Directions for this task - Reproduce the data verbatim, starting at its first line and ending with the line that contains "connaître et valoriser", including that line.

Data provided -
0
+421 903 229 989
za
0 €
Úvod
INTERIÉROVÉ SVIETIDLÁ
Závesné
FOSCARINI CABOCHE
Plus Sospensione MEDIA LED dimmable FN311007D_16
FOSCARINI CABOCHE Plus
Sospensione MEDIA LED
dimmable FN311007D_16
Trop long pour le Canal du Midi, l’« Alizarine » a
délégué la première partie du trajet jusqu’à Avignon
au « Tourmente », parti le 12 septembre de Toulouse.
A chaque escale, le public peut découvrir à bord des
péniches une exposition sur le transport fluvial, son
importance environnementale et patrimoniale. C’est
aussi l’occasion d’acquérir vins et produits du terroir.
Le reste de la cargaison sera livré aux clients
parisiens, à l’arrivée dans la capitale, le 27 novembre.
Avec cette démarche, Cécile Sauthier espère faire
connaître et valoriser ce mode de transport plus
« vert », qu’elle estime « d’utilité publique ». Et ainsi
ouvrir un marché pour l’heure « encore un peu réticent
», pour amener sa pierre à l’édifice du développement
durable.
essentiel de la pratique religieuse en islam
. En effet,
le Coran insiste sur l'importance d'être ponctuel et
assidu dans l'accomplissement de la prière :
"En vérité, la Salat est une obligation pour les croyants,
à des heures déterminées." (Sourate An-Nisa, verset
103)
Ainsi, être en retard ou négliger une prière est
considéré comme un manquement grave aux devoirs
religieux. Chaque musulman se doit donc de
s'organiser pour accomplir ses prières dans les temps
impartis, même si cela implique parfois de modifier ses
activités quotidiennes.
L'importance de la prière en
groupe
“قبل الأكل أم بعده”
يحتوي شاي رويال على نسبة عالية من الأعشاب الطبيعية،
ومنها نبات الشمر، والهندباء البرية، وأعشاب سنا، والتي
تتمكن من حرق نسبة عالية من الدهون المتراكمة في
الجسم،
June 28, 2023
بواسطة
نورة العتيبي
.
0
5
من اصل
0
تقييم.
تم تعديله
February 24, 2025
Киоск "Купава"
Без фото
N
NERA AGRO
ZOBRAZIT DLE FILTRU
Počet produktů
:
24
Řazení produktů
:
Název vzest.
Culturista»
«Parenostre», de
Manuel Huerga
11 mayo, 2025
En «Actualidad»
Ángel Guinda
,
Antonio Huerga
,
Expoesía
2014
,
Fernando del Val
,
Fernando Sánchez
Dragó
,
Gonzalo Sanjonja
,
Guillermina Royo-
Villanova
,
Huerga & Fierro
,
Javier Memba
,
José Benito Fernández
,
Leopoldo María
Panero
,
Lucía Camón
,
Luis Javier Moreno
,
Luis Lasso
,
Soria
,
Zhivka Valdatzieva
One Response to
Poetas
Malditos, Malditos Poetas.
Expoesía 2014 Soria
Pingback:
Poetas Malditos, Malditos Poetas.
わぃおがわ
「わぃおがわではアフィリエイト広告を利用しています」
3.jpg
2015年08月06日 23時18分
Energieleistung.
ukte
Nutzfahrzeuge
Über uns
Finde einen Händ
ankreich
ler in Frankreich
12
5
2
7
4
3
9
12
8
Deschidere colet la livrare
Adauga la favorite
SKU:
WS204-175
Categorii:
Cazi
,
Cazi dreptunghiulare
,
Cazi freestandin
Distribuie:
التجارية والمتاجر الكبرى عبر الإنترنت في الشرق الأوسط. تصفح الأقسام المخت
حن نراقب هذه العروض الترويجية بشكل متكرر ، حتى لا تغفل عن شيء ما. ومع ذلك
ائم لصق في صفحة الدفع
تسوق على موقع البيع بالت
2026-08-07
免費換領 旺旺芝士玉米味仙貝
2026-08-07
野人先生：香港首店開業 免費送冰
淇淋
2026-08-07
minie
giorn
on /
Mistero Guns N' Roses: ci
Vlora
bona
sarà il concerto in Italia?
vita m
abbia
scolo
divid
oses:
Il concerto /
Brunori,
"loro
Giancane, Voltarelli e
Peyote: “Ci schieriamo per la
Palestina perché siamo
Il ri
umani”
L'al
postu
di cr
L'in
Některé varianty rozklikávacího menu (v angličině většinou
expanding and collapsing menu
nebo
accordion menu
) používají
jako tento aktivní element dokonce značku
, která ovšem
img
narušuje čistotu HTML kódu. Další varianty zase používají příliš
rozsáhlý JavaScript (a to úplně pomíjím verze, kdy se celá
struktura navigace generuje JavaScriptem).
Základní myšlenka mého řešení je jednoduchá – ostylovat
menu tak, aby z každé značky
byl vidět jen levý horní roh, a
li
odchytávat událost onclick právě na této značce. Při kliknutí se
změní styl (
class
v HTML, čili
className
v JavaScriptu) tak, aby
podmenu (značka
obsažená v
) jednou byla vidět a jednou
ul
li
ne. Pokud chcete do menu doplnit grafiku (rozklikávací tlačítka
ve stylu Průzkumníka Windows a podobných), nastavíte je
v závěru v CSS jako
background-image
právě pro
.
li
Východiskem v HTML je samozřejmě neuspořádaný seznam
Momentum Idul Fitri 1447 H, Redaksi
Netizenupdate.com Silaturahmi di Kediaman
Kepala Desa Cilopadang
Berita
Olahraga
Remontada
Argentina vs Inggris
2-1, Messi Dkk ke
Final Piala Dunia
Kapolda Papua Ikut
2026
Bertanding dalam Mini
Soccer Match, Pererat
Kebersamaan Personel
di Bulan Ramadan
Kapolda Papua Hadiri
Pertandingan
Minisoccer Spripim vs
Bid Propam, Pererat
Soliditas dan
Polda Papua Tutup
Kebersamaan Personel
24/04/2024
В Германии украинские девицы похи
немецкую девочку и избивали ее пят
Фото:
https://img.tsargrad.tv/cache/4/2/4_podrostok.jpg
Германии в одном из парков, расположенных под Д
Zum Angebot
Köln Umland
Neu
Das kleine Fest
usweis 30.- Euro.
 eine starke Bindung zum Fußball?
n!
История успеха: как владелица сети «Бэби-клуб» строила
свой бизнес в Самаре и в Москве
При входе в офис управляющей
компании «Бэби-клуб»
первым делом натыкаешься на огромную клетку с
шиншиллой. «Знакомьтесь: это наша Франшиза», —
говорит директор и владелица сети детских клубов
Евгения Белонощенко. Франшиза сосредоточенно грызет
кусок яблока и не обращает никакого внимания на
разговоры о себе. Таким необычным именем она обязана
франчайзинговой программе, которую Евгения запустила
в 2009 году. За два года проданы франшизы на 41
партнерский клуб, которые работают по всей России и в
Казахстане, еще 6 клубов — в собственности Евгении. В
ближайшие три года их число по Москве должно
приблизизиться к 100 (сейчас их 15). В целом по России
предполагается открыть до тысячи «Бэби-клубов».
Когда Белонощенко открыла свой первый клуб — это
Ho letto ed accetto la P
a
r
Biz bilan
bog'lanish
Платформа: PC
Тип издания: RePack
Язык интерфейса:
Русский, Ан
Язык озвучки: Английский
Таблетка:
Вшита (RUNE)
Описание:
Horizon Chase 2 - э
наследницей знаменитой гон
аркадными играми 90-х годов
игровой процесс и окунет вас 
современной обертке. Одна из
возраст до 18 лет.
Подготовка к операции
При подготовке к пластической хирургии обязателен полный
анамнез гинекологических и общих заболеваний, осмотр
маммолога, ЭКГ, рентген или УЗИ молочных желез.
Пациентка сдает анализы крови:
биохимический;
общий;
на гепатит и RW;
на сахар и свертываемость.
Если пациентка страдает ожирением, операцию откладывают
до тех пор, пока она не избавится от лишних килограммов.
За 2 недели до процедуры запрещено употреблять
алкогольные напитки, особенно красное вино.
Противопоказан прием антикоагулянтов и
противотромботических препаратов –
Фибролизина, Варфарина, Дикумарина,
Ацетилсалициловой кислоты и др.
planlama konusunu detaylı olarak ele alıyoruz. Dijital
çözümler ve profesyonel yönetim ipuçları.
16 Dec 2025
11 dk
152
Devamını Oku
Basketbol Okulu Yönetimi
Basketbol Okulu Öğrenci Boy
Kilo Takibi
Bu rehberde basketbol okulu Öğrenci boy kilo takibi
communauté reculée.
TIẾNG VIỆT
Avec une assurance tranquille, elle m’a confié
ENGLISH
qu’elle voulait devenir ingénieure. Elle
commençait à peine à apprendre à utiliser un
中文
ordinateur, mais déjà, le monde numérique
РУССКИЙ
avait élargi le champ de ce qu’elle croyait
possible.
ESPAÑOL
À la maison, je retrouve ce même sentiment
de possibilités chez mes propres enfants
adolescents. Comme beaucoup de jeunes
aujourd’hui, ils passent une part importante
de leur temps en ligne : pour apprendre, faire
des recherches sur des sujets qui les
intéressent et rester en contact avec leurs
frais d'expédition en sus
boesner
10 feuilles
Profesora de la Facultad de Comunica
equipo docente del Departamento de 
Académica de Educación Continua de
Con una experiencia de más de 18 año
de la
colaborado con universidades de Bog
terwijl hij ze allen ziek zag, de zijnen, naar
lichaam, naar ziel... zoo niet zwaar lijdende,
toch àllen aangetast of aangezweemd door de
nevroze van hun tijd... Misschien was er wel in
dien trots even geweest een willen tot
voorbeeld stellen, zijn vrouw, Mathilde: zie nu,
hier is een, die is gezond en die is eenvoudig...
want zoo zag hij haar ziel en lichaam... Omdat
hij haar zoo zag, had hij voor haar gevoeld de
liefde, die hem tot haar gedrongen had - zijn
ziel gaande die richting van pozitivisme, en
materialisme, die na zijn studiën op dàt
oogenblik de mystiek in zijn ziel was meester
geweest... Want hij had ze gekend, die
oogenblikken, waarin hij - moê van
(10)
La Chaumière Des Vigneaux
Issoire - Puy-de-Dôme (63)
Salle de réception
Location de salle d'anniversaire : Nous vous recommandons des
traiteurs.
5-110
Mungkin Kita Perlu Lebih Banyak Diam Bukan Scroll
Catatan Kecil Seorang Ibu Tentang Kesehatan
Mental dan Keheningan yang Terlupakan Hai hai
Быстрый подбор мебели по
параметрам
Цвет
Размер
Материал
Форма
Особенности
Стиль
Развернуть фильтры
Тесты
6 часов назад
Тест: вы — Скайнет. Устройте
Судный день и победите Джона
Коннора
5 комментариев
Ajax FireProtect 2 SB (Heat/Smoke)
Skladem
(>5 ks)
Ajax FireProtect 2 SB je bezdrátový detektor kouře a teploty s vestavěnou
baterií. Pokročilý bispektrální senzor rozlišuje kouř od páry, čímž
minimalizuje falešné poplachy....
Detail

Answer space -
0
+421 903 229 989
za
0 €
Úvod
INTERIÉROVÉ SVIETIDLÁ
Závesné
FOSCARINI CABOCHE
Plus Sospensione MEDIA LED dimmable FN311007D_16
FOSCARINI CABOCHE Plus
Sospensione MEDIA LED
dimmable FN311007D_16
Trop long pour le Canal du Midi, l’« Alizarine » a
délégué la première partie du trajet jusqu’à Avignon
au « Tourmente », parti le 12 septembre de Toulouse.
A chaque escale, le public peut découvrir à bord des
péniches une exposition sur le transport fluvial, son
importance environnementale et patrimoniale. C’est
aussi l’occasion d’acquérir vins et produits du terroir.
Le reste de la cargaison sera livré aux clients
parisiens, à l’arrivée dans la capitale, le 27 novembre.
Avec cette démarche, Cécile Sauthier espère faire
connaître et valoriser ce mode de transport plus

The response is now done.